Posted: Updated: Feb 19, 2017 05:31 PM
Statue of Confederate General Robert E. Lee in Lee Park Statue of Confederate General Robert E. Lee in Lee Park
Wayne Wingfield Wayne Wingfield
Charlottesville Vice Mayor Wes Bellamy Charlottesville Vice Mayor Wes Bellamy
Nancy Lowry Nancy Lowry
CHARLOTTESVILLE, Va. (WVIR) -

The decision by Charlottesville City Council to move a statue of Confederate General Robert E. Lee is drawing cheers from supporters and harsh criticism from others.

The issue could end up being decided in a courtroom.

City councilors voted 3-2 Monday, February 6, to move the statue from Lee Park. City staff now has 60 days to develop a plan to remove the statue, and recommend where to put it. This process is estimated to cost Charlottesville at least $350,000.

“I think that this could become a whole new chapter in the city's public visible history about race and our public spaces,” said Mayor Mike Signer, who voted not to move the statue.

Wayne Wingfield says he wanted to get another look at the monument to the general before it goes away.

“It was put here in 1924, so why do you want to take it away now?” Wingfield asked.

He added, “It's part of history. It's not hurting nothing sitting there”

Councilors unanimously decided to spend up to $1 million over the next year to redesign Lee Park and Jackson Park in Court Square. As a result, Lee Park will be renamed and a new memorial to Charlottesville's enslaved people will be installed.

“Please do not remove or transform our statues. They add culture and history to Charlottesville,” said Teresa Lam at Monday night’s meeting.

“Removing them would be a weak solution that evades the more challenging question of how to learn from them,” said Malcolm Bell to the councilors.

“Just because we disagree on certain things, it doesn't mean that we're enemies. And in fact, in order for us to really be able to move forward, we have to deal with the very difficult conversations that we're having now,” Charlottesville Vice Mayor Wes Bellamy said

The Sons of Confederate Veterans group says it plans to file a lawsuit against Charlottesville.
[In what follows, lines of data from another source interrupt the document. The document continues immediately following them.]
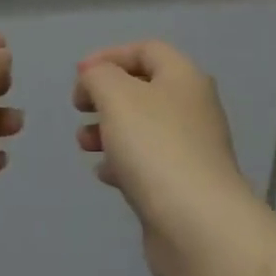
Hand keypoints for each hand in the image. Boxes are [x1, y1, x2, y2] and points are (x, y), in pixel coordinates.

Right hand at [72, 41, 255, 275]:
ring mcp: (191, 148)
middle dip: (105, 96)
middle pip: (144, 88)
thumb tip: (95, 79)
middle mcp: (193, 108)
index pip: (147, 50)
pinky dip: (123, 162)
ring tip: (84, 144)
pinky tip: (105, 175)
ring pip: (143, 127)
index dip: (109, 56)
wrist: (198, 226)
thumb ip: (99, 76)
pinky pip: (147, 162)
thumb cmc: (155, 147)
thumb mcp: (117, 96)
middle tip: (79, 109)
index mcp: (184, 77)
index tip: (78, 76)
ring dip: (109, 129)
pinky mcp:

Group members, as well as Virginia Flaggers, are vowing to fight the decision.

Virginia Flaggers posted a message on its blog promising several "surprises" are in the works to defend history and heritage.

"I think they [City Council] need to reevaluate the whole situation,” said Wingfield.

Nancy Lowry placed a bouquet of flowers at the base of Lee’s statue Tuesday evening.

“I'm not sure that moving it is a proper final decision to make to make everyone happy. I'm bothered and distressed,” said Lowry.